だが、本判決においては、簡潔な記述ながらも、その点にまで踏み込んで実質的に認定する姿勢を示しており、その結果、どう見ても「団体名義」で公表されている作品についても、「実質的な著作者は誰か」という理屈で、「自然人名義」のものという認定が押し通されることになった。

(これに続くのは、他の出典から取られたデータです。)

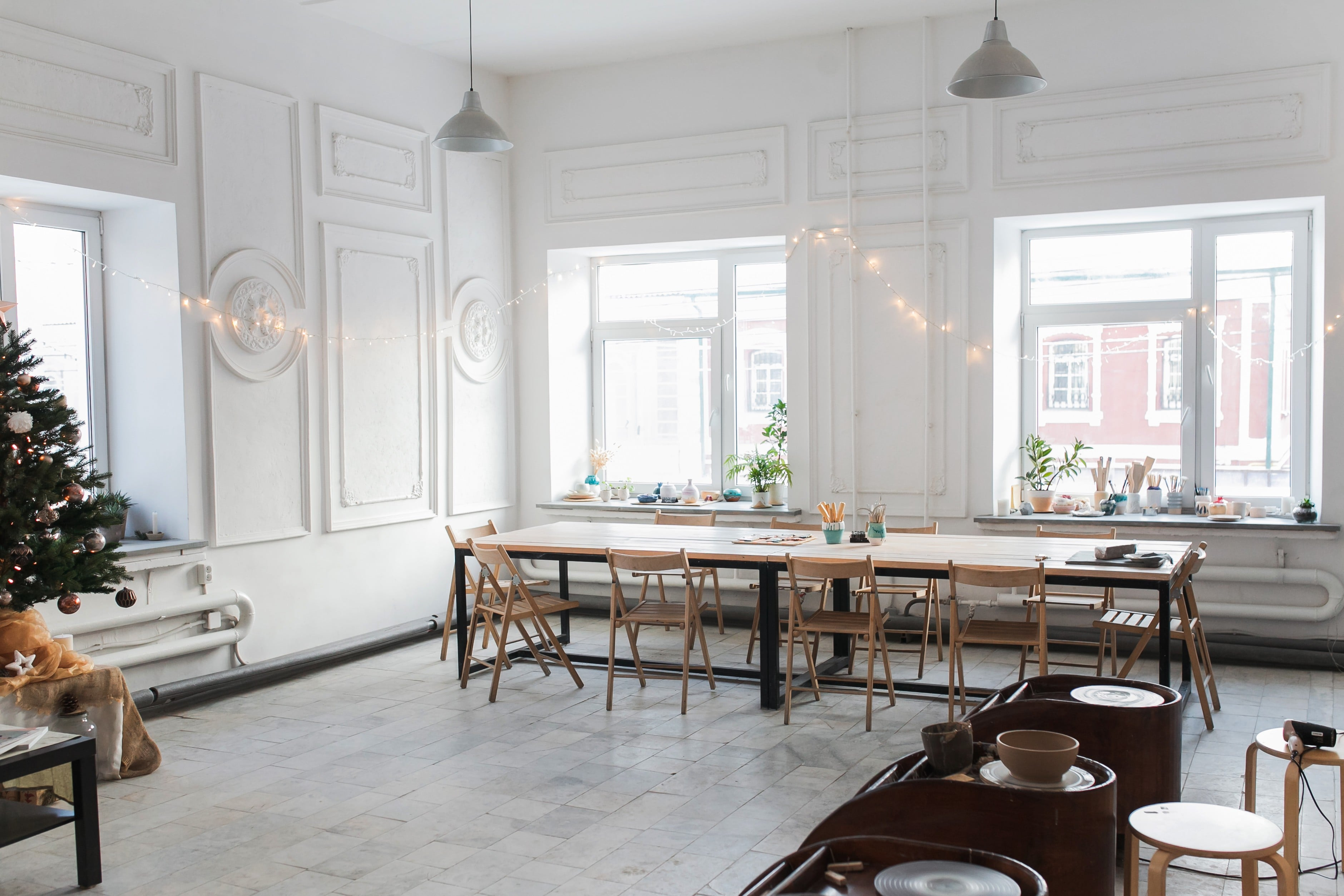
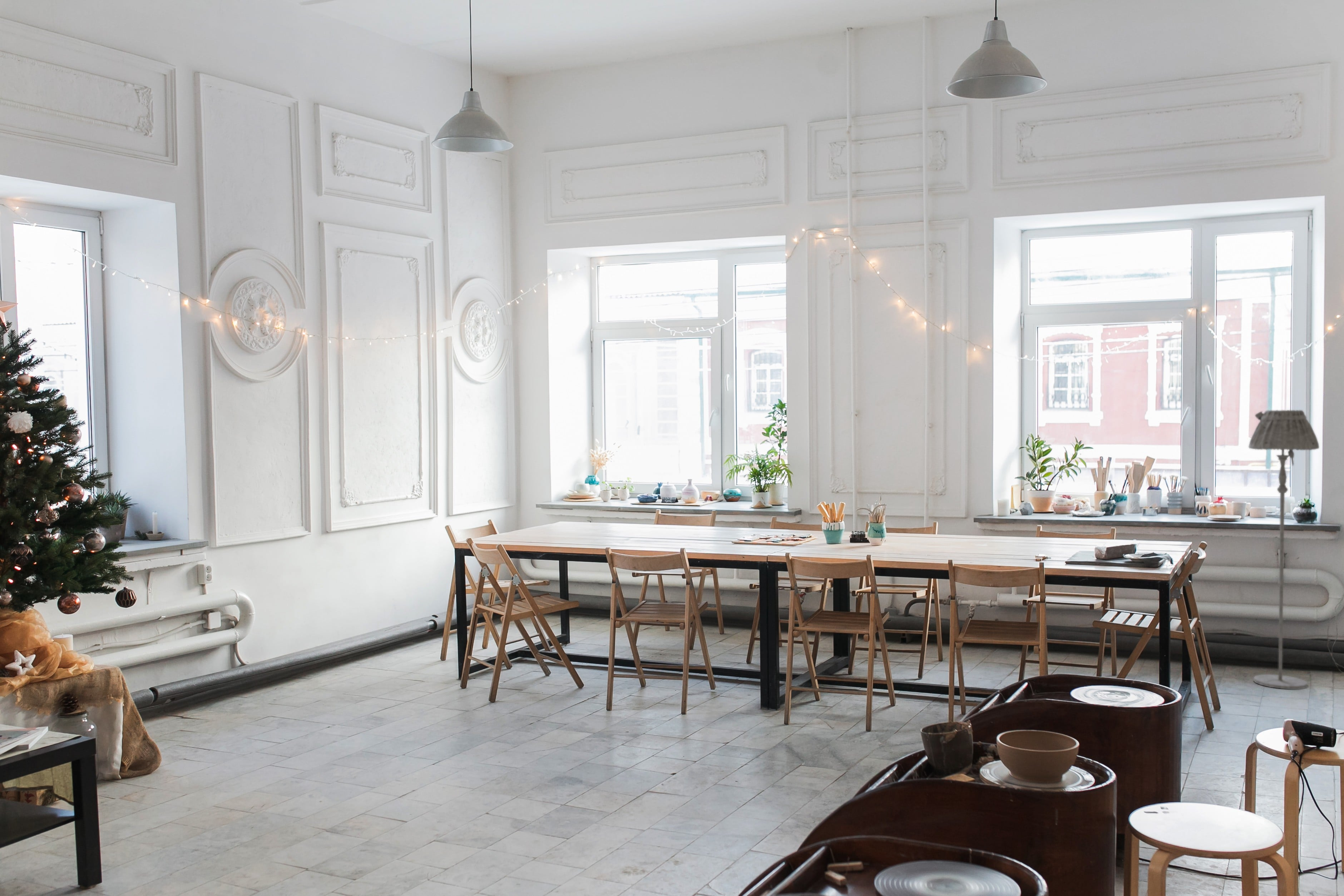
+ floor lamp [1248,410,1320,689]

ことチャップリン映画に関しては、「一人○役」のチャップリンが「全体的形成に創作的に寄与」したことに何ら疑いはないから、本事案の結論としては妥当だといわざるを得ないが、このようなアプローチを貫いた場合に、果たして旧法下の全ての作品について、都合よく「死後33年間経過していない映画監督」を「著作者」とすることができるのか、疑問も残るところである。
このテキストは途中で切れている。